» **DATA RECORDS**

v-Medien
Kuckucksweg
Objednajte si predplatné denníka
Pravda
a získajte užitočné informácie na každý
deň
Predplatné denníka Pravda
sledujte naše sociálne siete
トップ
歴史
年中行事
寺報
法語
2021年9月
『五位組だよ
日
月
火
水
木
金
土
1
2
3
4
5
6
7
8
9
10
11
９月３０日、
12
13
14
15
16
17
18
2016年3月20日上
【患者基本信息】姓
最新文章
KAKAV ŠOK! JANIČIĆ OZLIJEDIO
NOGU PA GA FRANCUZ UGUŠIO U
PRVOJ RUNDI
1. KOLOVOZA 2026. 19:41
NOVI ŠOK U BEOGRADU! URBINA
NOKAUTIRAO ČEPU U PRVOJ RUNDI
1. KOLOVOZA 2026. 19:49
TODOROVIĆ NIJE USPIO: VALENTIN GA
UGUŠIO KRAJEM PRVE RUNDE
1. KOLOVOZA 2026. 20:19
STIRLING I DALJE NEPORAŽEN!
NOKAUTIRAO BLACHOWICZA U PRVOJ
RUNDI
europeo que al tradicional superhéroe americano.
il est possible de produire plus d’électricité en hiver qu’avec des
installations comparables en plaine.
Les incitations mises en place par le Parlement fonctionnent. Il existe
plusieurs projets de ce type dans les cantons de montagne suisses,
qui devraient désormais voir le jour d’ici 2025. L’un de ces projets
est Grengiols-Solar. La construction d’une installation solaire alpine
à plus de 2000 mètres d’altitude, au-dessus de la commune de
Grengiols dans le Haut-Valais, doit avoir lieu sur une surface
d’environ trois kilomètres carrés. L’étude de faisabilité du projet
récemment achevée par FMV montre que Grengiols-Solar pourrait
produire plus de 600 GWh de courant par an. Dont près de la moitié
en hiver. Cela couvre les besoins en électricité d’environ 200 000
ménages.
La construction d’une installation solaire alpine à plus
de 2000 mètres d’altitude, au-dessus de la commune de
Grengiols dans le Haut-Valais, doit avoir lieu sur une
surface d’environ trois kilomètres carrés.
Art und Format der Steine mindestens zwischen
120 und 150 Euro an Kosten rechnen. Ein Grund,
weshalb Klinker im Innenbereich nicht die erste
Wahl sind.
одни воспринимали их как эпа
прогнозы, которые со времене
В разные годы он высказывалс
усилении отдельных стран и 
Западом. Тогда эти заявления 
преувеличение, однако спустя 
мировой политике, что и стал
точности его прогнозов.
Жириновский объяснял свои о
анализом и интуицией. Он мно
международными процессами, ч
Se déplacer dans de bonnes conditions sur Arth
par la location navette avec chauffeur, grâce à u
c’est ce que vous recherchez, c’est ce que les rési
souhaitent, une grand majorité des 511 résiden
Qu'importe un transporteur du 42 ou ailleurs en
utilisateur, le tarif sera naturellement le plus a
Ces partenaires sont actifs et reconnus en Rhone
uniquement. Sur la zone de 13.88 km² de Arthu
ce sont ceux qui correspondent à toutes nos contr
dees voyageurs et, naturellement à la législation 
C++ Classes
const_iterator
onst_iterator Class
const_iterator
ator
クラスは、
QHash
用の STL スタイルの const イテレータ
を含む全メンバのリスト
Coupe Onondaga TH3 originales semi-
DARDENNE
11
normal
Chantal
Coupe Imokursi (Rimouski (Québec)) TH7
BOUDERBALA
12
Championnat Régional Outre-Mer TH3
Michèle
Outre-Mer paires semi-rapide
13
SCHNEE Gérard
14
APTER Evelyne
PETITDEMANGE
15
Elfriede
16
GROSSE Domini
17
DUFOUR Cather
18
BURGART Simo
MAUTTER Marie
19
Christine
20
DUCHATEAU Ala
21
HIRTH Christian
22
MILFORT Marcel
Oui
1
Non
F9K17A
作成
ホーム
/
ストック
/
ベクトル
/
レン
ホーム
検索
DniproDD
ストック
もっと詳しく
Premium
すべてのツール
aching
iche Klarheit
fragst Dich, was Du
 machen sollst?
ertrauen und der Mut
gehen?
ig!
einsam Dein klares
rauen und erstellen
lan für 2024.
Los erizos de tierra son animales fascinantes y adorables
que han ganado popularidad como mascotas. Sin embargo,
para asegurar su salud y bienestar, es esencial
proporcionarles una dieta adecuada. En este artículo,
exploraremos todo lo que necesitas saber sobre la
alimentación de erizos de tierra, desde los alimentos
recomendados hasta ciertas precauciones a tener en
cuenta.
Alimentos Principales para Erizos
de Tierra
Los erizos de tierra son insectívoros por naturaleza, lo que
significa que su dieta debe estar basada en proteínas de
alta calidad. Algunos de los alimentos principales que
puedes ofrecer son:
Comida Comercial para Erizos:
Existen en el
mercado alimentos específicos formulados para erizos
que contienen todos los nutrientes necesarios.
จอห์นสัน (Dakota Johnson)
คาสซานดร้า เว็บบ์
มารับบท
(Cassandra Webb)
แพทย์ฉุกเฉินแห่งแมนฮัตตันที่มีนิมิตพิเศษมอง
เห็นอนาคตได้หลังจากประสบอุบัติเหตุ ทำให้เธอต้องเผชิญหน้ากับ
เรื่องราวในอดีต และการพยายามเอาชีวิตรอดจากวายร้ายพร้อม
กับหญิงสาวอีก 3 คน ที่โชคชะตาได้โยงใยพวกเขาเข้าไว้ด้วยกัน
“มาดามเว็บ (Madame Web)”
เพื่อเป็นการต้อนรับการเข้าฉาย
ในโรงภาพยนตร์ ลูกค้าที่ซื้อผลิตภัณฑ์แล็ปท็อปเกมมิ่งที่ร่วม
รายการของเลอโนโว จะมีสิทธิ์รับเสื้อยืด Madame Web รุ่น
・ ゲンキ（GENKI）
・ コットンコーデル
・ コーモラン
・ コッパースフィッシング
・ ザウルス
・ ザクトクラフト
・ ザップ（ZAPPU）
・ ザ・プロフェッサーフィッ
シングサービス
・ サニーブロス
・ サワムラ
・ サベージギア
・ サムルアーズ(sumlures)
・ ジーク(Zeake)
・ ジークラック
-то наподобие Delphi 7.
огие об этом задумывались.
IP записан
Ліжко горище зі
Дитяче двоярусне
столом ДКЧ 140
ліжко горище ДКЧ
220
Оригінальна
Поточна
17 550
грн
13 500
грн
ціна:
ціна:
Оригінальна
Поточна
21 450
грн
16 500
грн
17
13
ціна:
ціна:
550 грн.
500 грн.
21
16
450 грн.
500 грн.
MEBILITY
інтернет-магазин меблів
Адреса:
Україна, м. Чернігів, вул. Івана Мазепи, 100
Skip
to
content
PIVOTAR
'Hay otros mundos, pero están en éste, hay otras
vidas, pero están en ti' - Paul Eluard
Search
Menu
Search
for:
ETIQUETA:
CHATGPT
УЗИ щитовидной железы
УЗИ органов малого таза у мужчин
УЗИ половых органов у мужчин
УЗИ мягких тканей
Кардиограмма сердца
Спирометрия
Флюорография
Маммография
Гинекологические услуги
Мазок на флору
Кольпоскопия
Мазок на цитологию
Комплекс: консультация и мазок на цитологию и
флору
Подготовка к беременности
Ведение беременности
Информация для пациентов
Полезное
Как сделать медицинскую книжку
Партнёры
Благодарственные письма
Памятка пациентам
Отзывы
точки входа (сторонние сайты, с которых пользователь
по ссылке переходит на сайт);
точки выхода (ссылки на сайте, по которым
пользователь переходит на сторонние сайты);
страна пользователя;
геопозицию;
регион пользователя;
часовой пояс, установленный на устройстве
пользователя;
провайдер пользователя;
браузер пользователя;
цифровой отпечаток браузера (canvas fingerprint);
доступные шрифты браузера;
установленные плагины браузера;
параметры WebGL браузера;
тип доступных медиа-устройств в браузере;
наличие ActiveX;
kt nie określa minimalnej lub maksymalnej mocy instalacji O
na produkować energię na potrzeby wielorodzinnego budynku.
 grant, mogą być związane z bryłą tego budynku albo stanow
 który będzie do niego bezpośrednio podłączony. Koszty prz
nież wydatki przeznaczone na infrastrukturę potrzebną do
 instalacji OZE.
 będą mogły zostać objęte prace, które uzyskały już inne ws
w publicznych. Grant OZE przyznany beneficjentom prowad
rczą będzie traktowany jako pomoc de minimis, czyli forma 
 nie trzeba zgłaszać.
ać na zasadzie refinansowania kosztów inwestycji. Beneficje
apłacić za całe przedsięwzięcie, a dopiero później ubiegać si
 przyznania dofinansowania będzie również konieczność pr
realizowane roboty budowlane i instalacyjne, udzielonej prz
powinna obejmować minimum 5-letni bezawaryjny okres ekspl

» **JOB**
Locate the word "pero" in the entries, and copy every line where it is found.

» **ANSWER SPACE**
'Hay otros mundos, pero están en éste, hay otras
vidas, pero están en ti' - Paul Eluard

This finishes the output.